The coronavirus pandemic has changed everything when it comes to reputational management, according to the keynote speaker at SMASH Week 2020.

Annie Haarmann, head of strategic consulting for healthcare and life sciences for Reputation.com, said COVID-19 introduced the “perfect storm of reputational risk, operational change and crisis response.” Haarmann gave the keynote presentation at the Senior Care Sales & Marketing Summit, which went virtual this year due to the pandemic.

“It’s every marketer’s worst nightmare,” she said. “The pandemic has changed everything from the way we operate our communities to the way we expect a positive consumer experience.”

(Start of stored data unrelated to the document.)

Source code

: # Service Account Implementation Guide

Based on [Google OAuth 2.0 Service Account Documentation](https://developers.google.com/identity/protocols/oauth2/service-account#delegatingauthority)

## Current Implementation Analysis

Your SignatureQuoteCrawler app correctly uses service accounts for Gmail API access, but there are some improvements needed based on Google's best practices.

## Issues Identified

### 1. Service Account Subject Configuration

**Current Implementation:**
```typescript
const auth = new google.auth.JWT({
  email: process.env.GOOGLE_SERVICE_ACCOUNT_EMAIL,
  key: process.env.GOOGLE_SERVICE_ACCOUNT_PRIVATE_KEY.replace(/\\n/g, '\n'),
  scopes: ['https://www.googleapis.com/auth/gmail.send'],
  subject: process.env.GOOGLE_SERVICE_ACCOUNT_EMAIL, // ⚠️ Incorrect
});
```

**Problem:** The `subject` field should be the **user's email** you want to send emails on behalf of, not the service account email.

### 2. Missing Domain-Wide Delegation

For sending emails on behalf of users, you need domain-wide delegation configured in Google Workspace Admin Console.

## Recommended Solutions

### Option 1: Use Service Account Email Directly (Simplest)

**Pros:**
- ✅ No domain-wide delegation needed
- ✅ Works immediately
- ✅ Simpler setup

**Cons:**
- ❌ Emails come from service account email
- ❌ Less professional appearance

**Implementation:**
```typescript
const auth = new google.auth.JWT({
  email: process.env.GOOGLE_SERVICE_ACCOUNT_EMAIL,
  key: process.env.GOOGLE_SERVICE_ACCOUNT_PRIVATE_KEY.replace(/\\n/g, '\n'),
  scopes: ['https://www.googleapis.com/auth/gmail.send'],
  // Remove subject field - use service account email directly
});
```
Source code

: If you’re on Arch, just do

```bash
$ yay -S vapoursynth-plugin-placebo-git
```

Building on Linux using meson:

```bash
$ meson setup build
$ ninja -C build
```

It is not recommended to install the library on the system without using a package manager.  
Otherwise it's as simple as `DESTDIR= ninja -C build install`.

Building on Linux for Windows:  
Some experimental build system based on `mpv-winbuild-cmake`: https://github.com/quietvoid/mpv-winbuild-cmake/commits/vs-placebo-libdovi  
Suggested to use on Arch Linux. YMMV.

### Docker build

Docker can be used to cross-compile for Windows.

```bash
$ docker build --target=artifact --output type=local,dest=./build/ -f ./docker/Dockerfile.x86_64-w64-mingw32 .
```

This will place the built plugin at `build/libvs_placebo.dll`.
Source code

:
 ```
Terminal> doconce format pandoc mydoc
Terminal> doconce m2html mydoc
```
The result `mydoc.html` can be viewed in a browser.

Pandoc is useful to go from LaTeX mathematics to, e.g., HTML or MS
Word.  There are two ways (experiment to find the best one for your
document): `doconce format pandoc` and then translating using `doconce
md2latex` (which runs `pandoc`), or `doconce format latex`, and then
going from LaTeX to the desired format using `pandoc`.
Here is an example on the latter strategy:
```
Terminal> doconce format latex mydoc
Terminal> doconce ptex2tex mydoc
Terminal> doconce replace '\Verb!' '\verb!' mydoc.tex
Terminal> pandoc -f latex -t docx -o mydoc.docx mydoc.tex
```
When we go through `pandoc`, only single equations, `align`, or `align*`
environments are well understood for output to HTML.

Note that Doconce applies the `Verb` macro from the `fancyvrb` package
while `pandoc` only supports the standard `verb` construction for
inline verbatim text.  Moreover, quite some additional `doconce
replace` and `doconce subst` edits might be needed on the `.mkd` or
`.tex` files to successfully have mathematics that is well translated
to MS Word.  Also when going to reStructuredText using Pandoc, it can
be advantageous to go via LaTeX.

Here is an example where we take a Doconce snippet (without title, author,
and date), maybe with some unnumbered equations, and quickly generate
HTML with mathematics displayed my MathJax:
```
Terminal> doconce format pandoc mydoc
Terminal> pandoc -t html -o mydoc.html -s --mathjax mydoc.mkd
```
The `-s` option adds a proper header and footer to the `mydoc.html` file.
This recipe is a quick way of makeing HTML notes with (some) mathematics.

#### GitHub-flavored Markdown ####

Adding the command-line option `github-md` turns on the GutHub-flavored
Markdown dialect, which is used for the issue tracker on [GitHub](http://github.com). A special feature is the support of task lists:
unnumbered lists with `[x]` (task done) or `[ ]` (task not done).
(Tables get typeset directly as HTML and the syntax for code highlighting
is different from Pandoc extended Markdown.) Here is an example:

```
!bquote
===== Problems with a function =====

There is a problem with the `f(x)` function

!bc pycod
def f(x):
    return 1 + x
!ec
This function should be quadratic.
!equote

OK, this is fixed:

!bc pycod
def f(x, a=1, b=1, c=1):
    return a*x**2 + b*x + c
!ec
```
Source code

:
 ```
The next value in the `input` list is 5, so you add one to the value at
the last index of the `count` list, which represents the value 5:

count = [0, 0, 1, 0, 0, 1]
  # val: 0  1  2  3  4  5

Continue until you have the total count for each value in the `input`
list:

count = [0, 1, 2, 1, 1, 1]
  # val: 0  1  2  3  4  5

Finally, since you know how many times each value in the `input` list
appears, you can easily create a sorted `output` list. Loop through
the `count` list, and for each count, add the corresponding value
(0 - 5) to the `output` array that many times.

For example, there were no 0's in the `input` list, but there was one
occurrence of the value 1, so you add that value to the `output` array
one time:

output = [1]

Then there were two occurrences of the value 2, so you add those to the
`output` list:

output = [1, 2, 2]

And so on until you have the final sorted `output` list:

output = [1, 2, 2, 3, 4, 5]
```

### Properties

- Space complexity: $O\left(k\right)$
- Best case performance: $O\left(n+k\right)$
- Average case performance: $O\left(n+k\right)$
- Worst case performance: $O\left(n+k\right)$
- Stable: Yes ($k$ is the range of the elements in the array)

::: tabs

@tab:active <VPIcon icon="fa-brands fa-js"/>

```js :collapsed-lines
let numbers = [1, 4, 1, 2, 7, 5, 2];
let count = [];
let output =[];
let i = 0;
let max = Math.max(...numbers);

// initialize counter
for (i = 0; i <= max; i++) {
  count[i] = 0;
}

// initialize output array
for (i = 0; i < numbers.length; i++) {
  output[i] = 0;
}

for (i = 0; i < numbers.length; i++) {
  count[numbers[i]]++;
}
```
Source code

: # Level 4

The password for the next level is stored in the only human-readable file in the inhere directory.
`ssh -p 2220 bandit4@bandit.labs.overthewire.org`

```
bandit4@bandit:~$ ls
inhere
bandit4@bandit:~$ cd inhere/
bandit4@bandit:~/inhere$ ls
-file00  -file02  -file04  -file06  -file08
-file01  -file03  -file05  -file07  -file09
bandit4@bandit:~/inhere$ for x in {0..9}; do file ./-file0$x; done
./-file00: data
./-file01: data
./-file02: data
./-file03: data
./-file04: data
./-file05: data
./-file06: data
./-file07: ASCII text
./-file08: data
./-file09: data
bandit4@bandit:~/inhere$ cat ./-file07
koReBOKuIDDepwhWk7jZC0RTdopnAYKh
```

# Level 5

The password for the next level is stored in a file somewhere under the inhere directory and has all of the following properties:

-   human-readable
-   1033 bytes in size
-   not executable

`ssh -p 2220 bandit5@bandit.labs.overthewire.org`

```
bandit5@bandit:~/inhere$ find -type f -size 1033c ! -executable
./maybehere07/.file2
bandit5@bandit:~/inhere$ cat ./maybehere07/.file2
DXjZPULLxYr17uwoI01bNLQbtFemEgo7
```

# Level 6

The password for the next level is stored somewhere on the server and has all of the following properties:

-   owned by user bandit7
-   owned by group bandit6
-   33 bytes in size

Haarman provided a roadmap to help providers “take back their story” and rebound from the reputational crisis amplified by negative media coverage. The way to do that, she said, is by creating a reputation and experience management program with the following key components:

  • Bring together sales and marketing strategies with consumer experience strategies to look at things from a consumer’s perspective. Start with Google My Business by providing a visual and rounding out the listing with ways to convert that click through a call, directions or the ability to schedule a virtual tour.
  • Be proactive with feedback. Don’t be afraid of negative reviews. By asking for reviews, more positive than negative feedback will come back. “Perception is the reality,” Haarman said, adding that it’s important when changing protocols to let consumers know exactly what to expect.
  • Use Q&A to improve search engine optimization to drive the online story. “Q&A has become an essential part of telling your story,” Haarman said, adding that voice-based services such as Alexa have given rise to question-based search behaviors.
  • Build trust through transparency. Solicit experiences from employees, residents and family members to provide a picture of what someone can expect when they visit a location.
  • Seize second chances by responding to negative feedback. “Just because you have an unhappy customer in the first place doesn’t mean you can’t turn them around,” Haarman said. “Your response on these public platforms like Google is going to tell others that you care about the experience and this wasn’t the expectation for how your services should be provided.” Engaging with reviewers and responding to negative feedback speaks volumes.
  • Own the story at every opportunity. Think beyond social media. Lift quotes from ratings and reviews and repurpose them into engaging content on a website. Update Google business listings as they are factored into Google’s algorithms and leads to better visibility in searches. Share successes through video testimonials.

“Getting found is no longer about simply improving your brand visibility online,” Haarman said. “It’s also about making it easier to access your communities and services.” she said.